TEXT BLOCK →
======
Resizing the partitions is a bit scary. You click apply, and reboot (I had to manually reboot - Partition Magic didn't do it for me). It then runs a dos batch script which takes quite a while ~2 hrs for my system.
I don't intend to recreate a Gentoo installation guide. That is one of my favorite aspects of Gentoo, they have excellent documentation. Here is a link to the installation guide that I am using for this installation, From here on out I will describe some specifics to my system, as well as hitches I had to work around in the installation instructions to get my system up and running.
Get the distribution
The CD I used for installation is the Gentoo LiveCD. This option ensures that your system will have the most up to date packages, as they are pulled from the internet, however it does require a fast connection to the internet - so if you don't have a connection to the internet, or you have a slow connection you should consider using one of the stage cd's.
======
RECORDS PROVIDED →
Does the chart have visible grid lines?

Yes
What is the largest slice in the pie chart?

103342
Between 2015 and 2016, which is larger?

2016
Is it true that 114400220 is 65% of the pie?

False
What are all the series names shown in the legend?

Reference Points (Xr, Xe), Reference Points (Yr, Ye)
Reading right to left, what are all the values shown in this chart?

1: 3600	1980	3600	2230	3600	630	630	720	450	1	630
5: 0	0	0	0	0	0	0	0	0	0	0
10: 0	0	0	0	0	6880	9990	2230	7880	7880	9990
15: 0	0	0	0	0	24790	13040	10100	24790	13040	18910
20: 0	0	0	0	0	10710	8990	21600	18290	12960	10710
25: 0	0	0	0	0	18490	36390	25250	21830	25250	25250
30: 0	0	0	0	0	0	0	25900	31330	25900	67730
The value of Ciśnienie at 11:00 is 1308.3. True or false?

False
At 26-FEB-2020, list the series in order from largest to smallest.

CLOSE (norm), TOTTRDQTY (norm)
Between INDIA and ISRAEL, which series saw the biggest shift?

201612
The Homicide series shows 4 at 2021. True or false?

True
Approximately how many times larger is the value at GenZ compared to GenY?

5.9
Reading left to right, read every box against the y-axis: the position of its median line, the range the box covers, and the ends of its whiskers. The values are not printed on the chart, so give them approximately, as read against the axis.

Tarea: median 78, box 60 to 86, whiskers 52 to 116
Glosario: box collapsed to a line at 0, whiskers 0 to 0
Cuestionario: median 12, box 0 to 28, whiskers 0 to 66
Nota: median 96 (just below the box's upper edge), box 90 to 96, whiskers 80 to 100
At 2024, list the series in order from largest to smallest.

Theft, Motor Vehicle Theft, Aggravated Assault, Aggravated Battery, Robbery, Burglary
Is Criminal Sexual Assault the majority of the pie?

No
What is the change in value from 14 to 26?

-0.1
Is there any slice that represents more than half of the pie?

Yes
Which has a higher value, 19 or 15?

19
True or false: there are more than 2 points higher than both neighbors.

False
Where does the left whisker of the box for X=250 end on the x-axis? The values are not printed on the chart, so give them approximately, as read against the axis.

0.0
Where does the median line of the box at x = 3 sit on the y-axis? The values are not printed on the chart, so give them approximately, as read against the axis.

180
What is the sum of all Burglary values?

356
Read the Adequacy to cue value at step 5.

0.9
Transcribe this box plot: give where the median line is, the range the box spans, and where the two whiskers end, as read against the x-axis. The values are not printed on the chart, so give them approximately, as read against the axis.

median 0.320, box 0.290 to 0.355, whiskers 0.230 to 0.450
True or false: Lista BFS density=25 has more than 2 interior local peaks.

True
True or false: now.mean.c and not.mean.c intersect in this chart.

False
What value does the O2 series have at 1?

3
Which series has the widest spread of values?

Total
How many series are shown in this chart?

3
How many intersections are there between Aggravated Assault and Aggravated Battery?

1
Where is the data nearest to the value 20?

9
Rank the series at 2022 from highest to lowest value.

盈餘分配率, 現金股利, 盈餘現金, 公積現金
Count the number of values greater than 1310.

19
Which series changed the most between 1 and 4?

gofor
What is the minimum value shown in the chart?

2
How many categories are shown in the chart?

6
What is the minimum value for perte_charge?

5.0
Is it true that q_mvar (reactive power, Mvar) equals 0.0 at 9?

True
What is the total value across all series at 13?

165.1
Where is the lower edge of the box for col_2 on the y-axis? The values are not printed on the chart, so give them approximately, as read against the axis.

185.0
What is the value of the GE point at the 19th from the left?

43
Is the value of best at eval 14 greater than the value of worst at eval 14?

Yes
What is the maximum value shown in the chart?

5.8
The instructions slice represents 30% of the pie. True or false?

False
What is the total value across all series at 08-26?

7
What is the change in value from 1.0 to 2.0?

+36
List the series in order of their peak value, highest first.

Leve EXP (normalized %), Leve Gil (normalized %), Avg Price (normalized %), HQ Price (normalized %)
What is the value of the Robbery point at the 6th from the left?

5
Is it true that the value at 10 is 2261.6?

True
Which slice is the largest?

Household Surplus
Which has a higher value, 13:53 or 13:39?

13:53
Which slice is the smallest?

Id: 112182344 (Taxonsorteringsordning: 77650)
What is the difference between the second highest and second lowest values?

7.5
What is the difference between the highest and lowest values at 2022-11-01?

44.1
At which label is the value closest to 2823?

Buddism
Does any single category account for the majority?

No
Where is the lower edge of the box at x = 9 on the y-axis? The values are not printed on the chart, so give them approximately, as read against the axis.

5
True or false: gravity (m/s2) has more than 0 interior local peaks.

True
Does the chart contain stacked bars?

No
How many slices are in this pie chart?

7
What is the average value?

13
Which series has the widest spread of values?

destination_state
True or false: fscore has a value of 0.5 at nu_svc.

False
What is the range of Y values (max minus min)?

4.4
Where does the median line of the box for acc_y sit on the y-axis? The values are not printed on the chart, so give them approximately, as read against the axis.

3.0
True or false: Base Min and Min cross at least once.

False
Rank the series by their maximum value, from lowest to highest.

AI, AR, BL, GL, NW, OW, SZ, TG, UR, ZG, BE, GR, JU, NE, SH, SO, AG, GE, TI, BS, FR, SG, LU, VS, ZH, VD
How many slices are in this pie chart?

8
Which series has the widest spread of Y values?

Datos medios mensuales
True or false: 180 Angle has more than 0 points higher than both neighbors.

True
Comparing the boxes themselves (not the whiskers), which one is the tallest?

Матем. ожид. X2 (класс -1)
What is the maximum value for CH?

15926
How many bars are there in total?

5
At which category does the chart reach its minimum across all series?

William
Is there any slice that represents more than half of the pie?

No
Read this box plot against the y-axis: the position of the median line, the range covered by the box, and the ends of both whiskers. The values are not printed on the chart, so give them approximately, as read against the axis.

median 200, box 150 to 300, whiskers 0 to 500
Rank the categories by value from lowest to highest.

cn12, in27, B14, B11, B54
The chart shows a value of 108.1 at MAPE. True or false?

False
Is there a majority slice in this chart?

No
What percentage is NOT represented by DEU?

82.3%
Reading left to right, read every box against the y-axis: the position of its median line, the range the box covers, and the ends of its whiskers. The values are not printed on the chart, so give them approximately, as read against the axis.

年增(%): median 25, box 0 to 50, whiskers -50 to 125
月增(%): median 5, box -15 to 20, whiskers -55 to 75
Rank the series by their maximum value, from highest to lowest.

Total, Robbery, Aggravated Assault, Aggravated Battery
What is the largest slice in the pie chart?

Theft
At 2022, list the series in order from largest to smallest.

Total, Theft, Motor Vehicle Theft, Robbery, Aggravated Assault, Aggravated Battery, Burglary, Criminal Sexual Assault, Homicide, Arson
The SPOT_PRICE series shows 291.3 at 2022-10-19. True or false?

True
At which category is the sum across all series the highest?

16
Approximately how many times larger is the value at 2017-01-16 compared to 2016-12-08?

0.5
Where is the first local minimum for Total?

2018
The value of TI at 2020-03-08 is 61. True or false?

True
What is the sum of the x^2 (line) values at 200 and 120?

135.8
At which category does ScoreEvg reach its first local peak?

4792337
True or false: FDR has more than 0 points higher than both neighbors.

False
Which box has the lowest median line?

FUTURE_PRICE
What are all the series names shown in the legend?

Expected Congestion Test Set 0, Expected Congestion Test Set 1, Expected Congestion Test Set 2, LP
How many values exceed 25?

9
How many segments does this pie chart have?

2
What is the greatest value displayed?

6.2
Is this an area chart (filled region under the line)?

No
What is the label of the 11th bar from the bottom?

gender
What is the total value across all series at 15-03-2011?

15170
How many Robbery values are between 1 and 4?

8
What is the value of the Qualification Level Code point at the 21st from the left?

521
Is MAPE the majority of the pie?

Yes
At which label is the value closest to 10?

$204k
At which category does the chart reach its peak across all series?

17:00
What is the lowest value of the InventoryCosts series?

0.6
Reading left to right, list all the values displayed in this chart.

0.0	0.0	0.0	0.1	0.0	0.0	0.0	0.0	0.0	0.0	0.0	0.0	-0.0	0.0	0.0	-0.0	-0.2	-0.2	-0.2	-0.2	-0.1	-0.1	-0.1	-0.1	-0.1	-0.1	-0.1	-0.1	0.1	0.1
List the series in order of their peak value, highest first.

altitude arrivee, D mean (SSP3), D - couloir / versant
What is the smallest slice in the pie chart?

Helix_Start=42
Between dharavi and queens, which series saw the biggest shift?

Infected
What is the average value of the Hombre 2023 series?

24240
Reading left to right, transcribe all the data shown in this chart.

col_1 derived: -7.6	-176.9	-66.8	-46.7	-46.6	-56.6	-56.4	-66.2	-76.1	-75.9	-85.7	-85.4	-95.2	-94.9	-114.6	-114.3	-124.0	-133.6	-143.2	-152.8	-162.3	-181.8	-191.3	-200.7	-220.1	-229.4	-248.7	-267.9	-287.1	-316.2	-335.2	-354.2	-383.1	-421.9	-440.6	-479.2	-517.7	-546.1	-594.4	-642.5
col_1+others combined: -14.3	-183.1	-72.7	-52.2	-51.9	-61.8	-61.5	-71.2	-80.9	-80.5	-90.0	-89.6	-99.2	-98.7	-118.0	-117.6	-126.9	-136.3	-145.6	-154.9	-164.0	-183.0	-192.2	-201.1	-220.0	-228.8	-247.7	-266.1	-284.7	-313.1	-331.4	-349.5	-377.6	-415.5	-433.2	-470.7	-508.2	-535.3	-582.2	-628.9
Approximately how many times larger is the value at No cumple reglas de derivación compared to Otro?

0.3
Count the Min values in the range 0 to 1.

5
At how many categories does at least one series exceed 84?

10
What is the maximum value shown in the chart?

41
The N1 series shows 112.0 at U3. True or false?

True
======
Condense the paragraph of the Gentoo installation notes that begins "The CD I used for installation" into a short bulleted list that keeps its main facts.

- Installation CD used: the Gentoo LiveCD.
- Advantage: packages are pulled from the internet, so the system gets the most up-to-date ones.
- Drawback: it requires a fast internet connection.
- With no connection or a slow one, consider using one of the stage CDs instead.